▶ TEXT SEGMENT:

⟨

As to the manufacturer, the chancery court found that the thermostats, installed by State Stove, failed to work. This caused the temperature in the tank to rise to a high point and caused the plastic dip tube in the tank, placed therein by the manufacturer, to fuse and disintegrate “to a point where cold water could not get into the water tank,” and that the heater would not have exploded if the dip tube had not stopped up the valves and pipes of the heater. The trial court stated that “the company, knowing what might happen to-the plastic dip tube, should have added some safeguards against the thermostats not working, in order to prevent the plastic dip-tube from fusing and disintegrating, but they didn’t. I hold that that was negligence in the manufacture of this hot water tank.” It further held that the doctrine of res ipsa loquitur applied.

However, it is undisputed that, if Yates and Gary had followed the instructions of State Stove, the combination valve with a temperature control would have prevented the temperature in the tank from reaching the point where steam would be produced (312 degrees F.), when the explosion resulted, and where the dip tube would melt. The chancery court erred in not attaching significance to this important fact.

⟩

▶ ACTION ITEM A:
According to the water heater ruling, at what temperature would steam be produced in the tank?
▶ ACTION ITEM B:
Rewrite the water heater ruling between "However, it is" and "this important fact.", inclusive, replacing "combination valve" with "safety valve".
▶ ACTION ITEM C:
Carry on the water heater ruling from its final sentence.

▶ DATASET CONTENT:
⟨

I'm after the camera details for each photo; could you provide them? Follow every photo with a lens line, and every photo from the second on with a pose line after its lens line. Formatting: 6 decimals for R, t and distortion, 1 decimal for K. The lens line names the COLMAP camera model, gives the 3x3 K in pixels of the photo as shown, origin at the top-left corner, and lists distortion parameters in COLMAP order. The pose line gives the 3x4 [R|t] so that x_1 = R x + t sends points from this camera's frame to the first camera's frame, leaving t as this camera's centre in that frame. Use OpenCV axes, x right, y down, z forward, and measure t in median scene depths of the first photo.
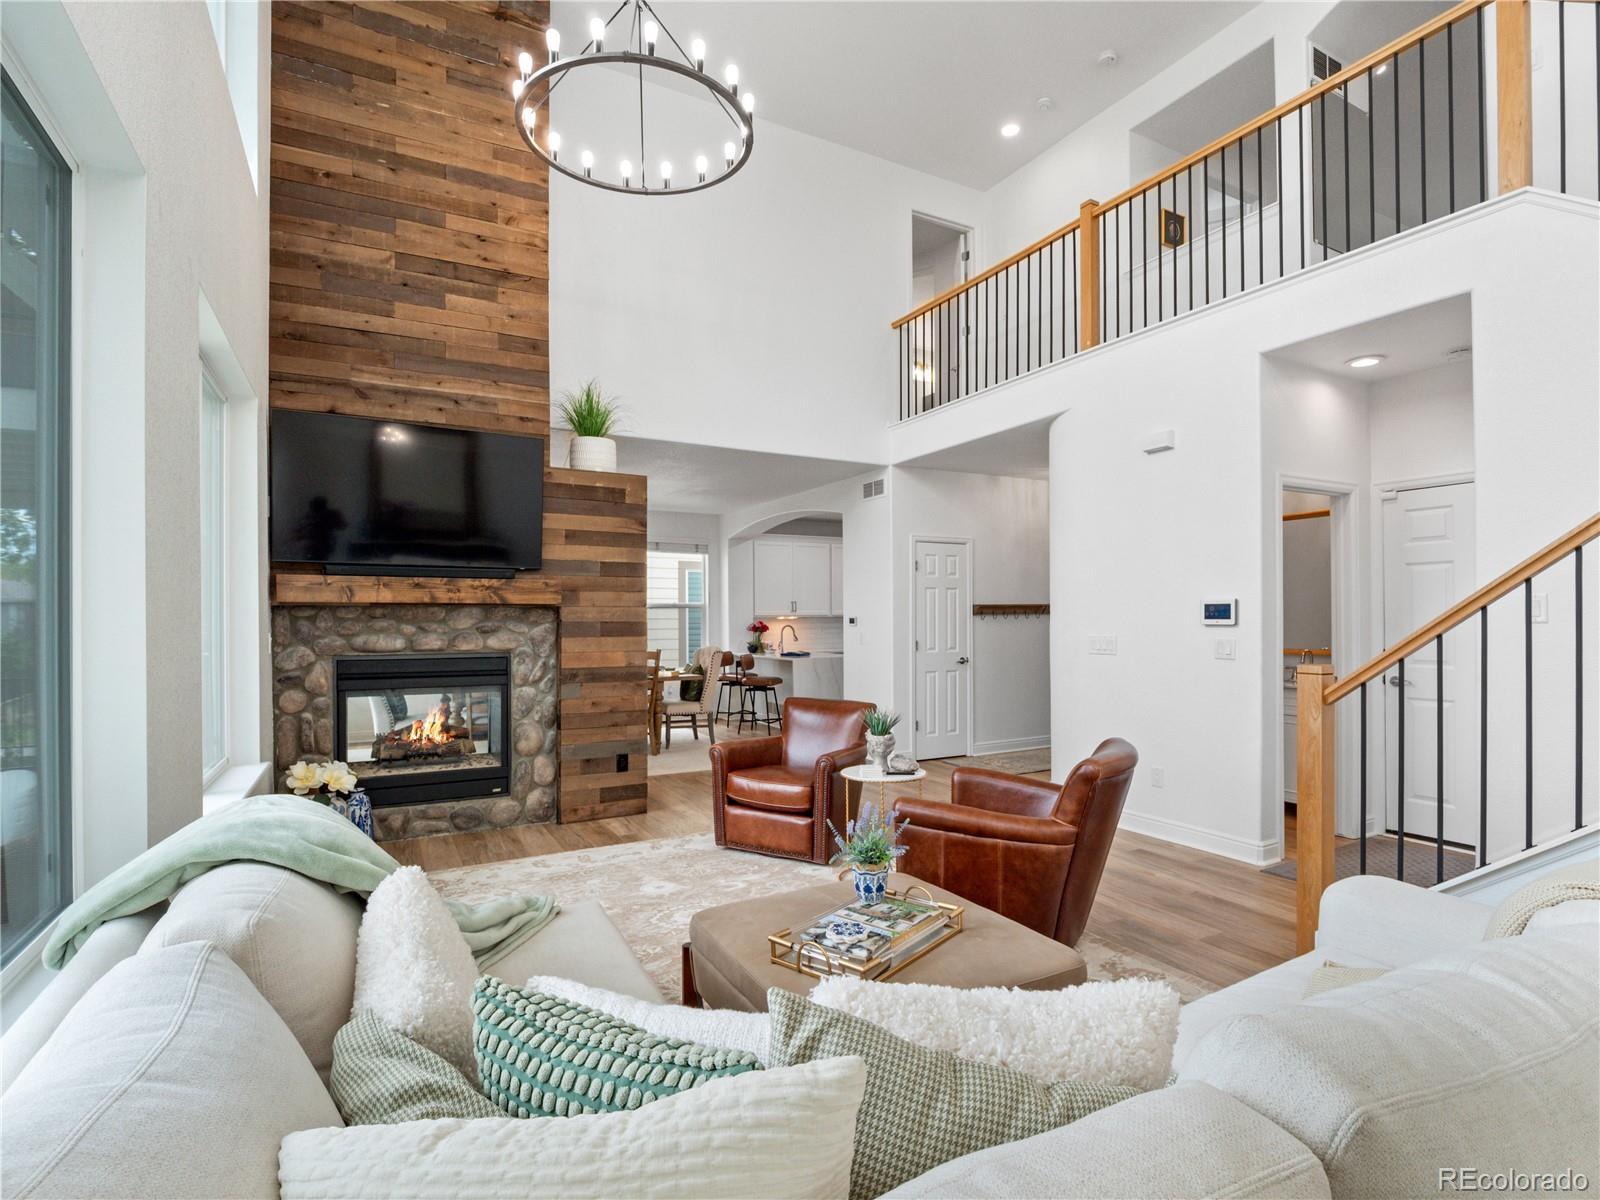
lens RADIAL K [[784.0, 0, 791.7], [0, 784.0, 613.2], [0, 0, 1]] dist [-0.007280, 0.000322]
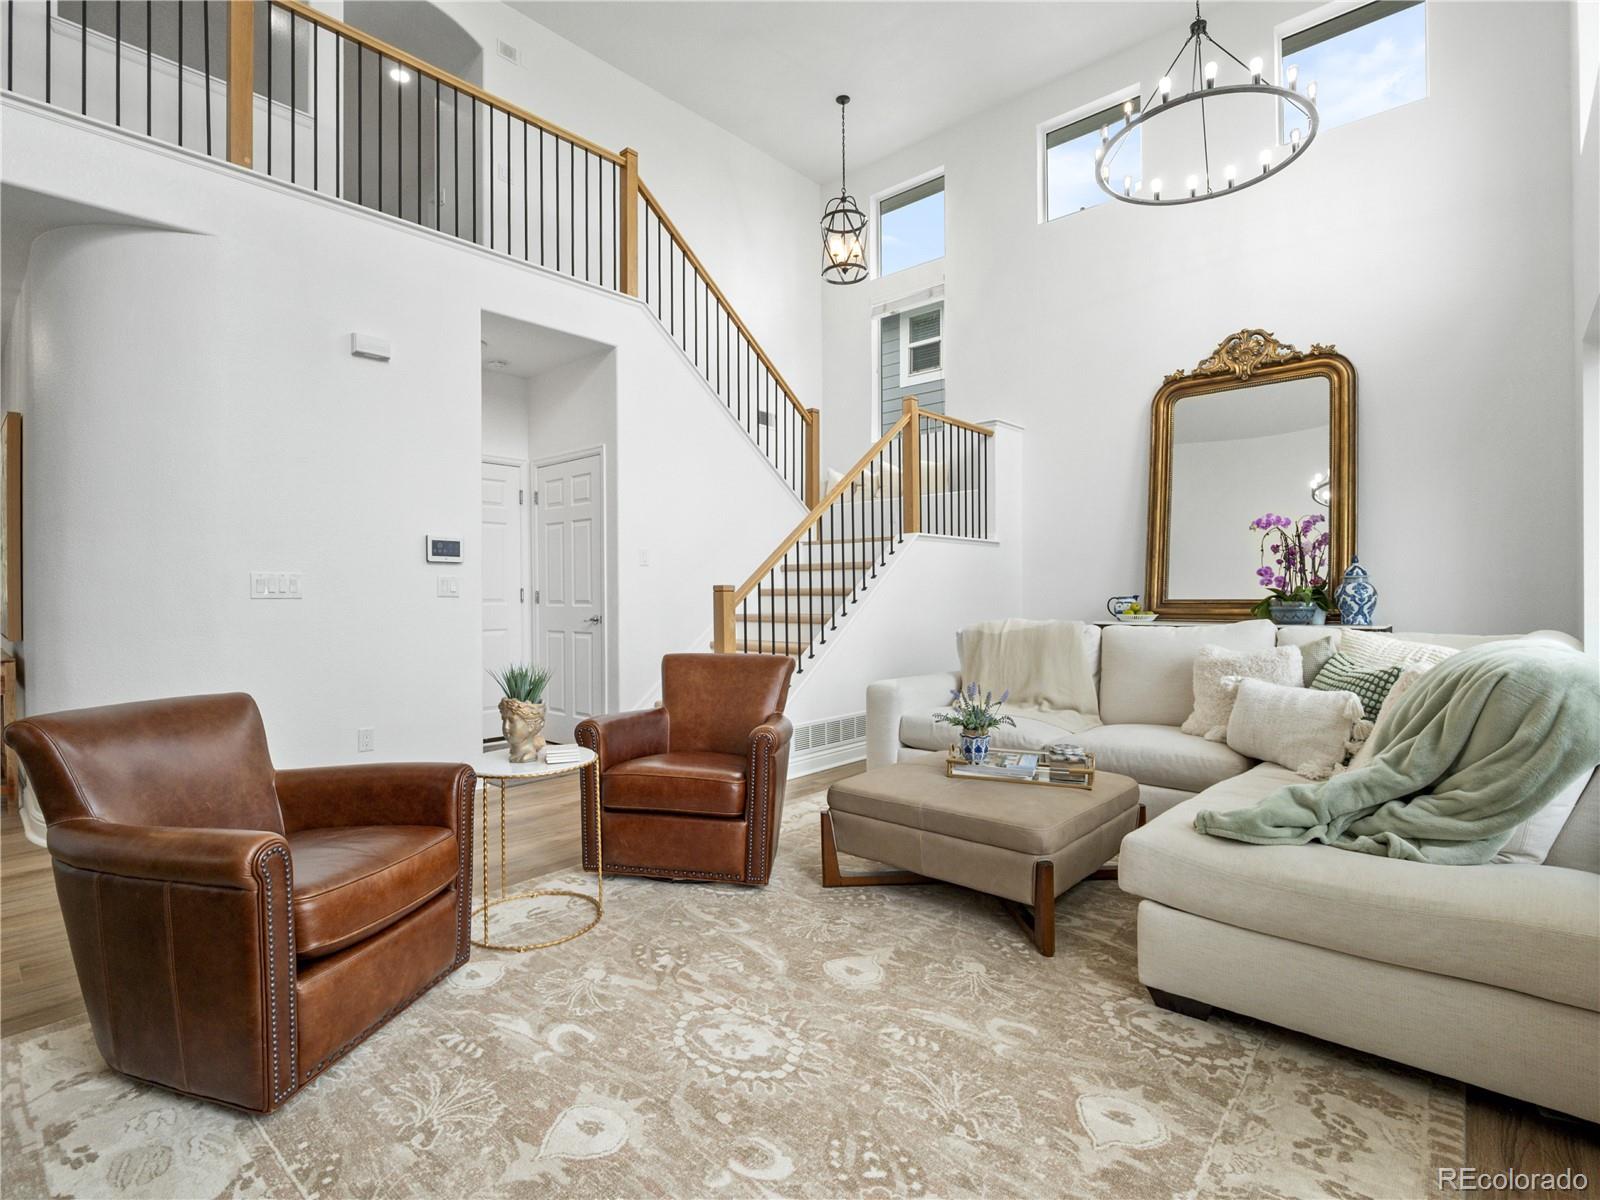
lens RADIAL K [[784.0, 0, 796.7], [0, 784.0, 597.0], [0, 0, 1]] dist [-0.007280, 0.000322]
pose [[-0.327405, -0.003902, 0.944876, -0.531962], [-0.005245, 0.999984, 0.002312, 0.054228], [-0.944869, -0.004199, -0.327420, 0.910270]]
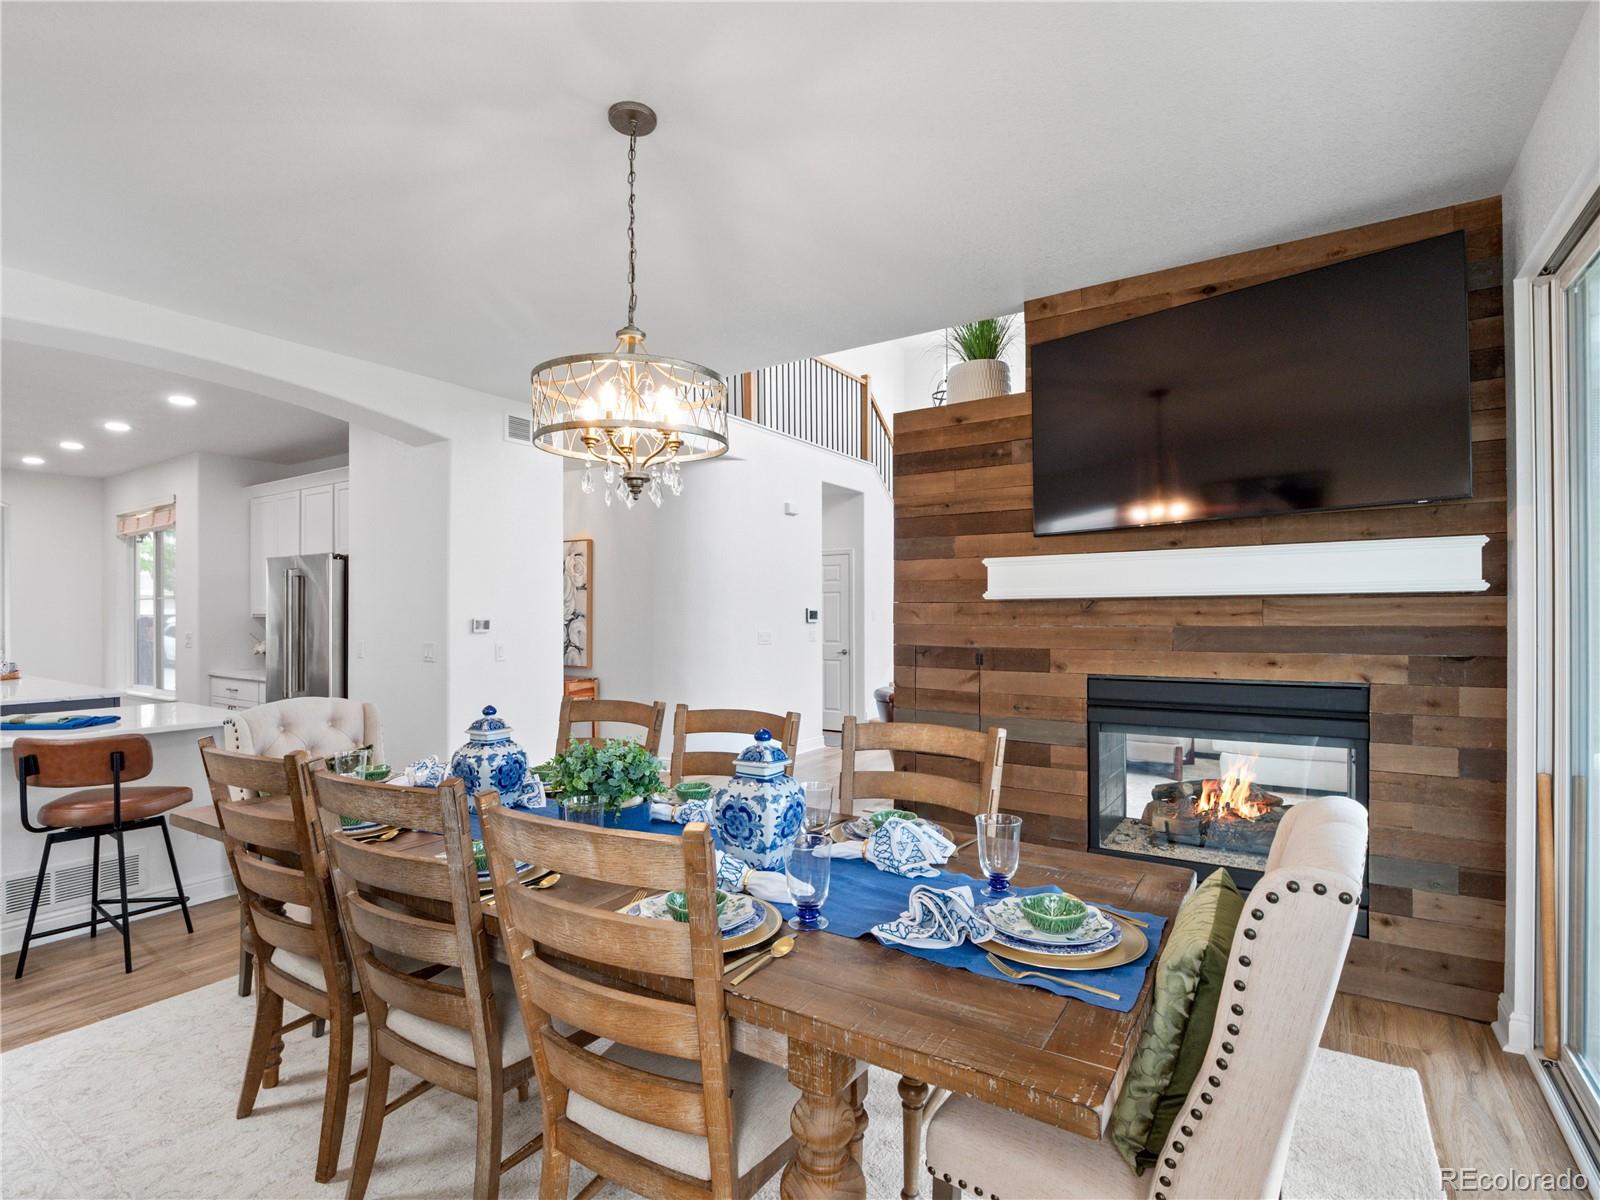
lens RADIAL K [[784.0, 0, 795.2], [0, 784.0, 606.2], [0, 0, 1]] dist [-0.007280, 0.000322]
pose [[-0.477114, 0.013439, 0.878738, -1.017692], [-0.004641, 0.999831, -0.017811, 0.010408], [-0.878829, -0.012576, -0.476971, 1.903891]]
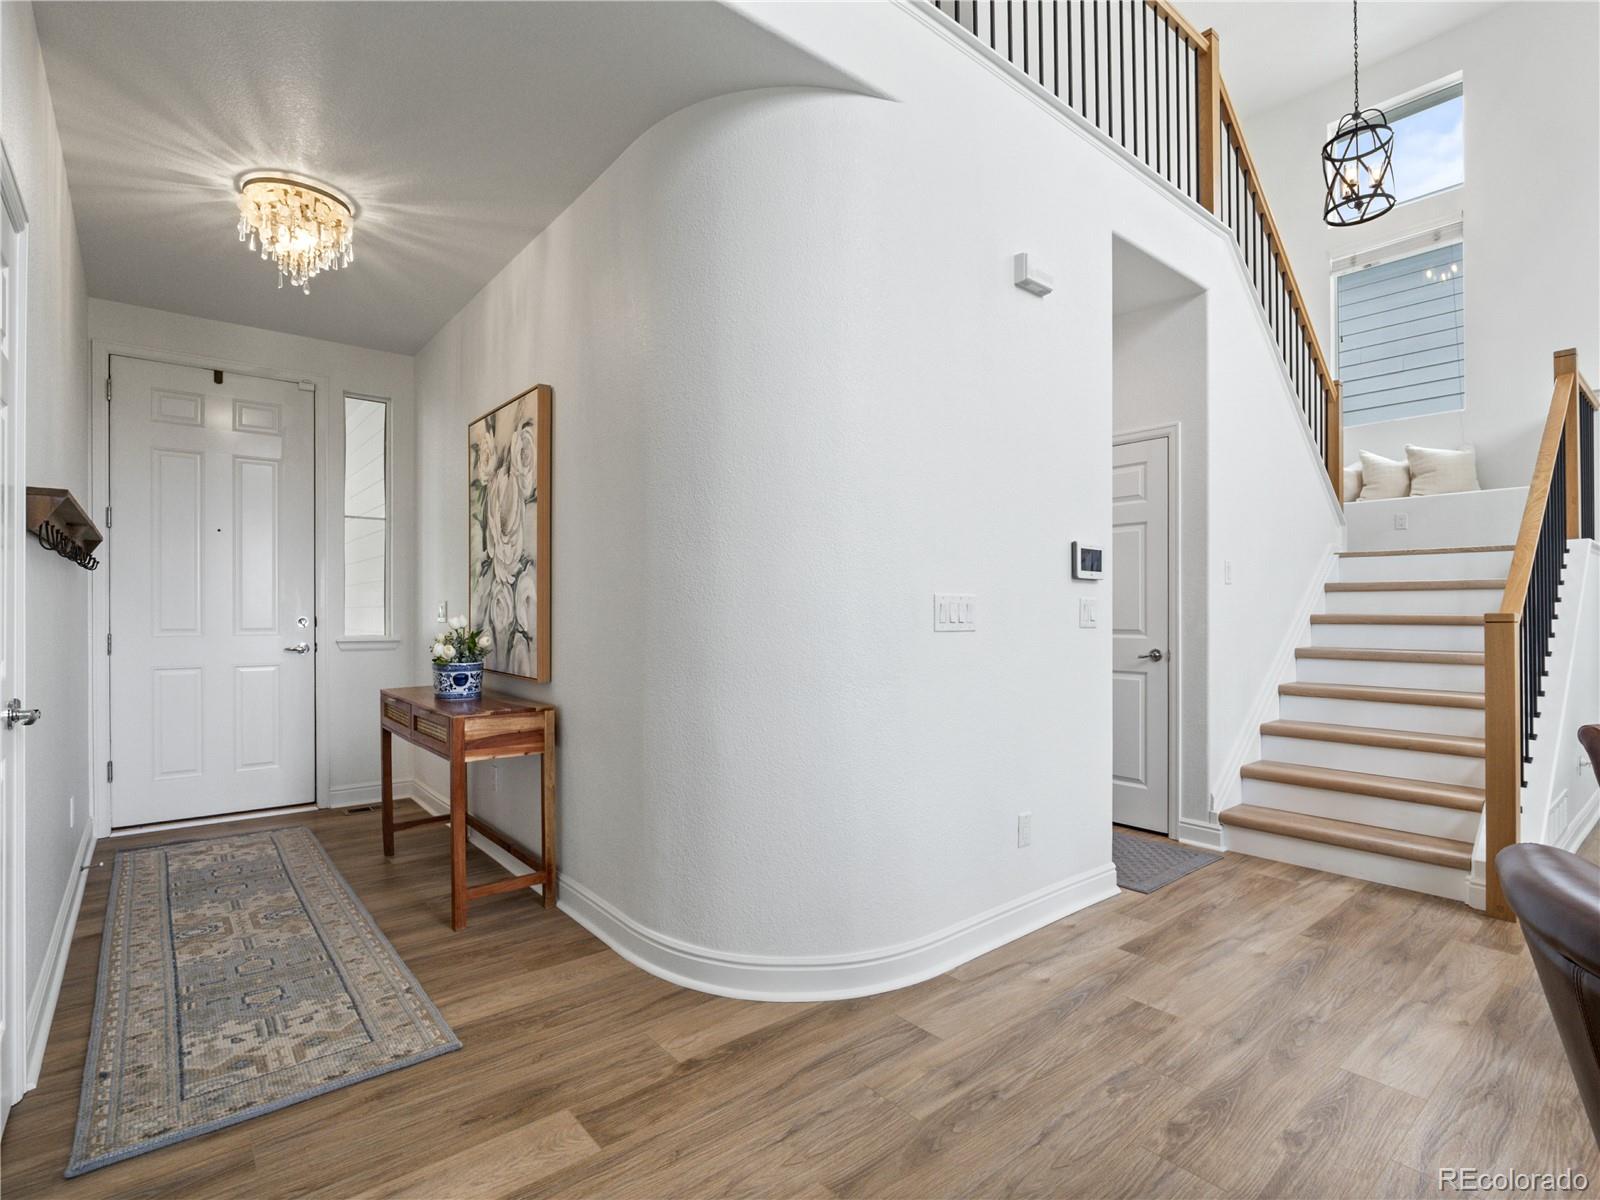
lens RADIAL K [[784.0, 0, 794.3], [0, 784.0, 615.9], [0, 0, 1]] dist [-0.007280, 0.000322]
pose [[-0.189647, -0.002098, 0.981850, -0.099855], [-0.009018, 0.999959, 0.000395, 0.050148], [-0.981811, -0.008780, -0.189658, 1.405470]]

⟩

▶ ANSWER SECTION A:
312 degrees F.

▶ ANSWER SECTION B:
However, it is undisputed that, if Yates and Gary had followed the instructions of State Stove, the safety valve with a temperature control would have prevented the temperature in the tank from reaching the point where steam would be produced (312 degrees F.), when the explosion resulted, and where the dip tube would melt. The chancery court erred in not attaching significance to this important fact.

▶ ANSWER SECTION C:
Further, the heater was not expected to and did not reach the Hodges “without substantial change in the condition in which” the manufacturer sold it. State Stove clearly directed the installer to place a combination valve on it. The evidence shows that manufacturers of water heaters commonly do not install such safety appliances, which are customarily and more conveniently installed by a plumber. Subsequent installation of safety valves by another is in this sense a substantial change in condition. In short, the heater was not used in the way it was intended to be used, as defined (for example) in Greenman v. Yuba Power Products.

Moreover, there is no evidence to show that the heater, as manufactured by-appellant, was in a defective condition and unreasonably dangerous. Thermostats are mechanical in nature, not safety appliances, and the evidence reflects the obvious fact that all mechanical devices may fail at one time or another. The mere fact that they locked in the “on” position does not suffice to show that the thermostats were defective when manufactured. Any mechanical contrivance may fail to work. Their failure to function after the lapse of seven months of use does not indicate a defect at the time the heater left the manufacturer. Foreseeability cannot be imputed to State Stove under these facts.

And finally, the failure of Yates and Gary to install the prescribed and required temperature relief valve, which would have prevented the explosion, was an intervening, sole proximate cause of the damages suffered by complainants. See Ford Motor Company v. Wagoner, 183 Tenn. 392, 192 S.W.2d 840, 852, 164 A.L.R. 364 (1946); Annot., 164 A.L.R. 371 (1946); Jones v. Hartman Beverage Co., 203 S.W.2d 166 (Tenn.Ct.App.1946); Prosser, Torts § 51 (3d ed.1964).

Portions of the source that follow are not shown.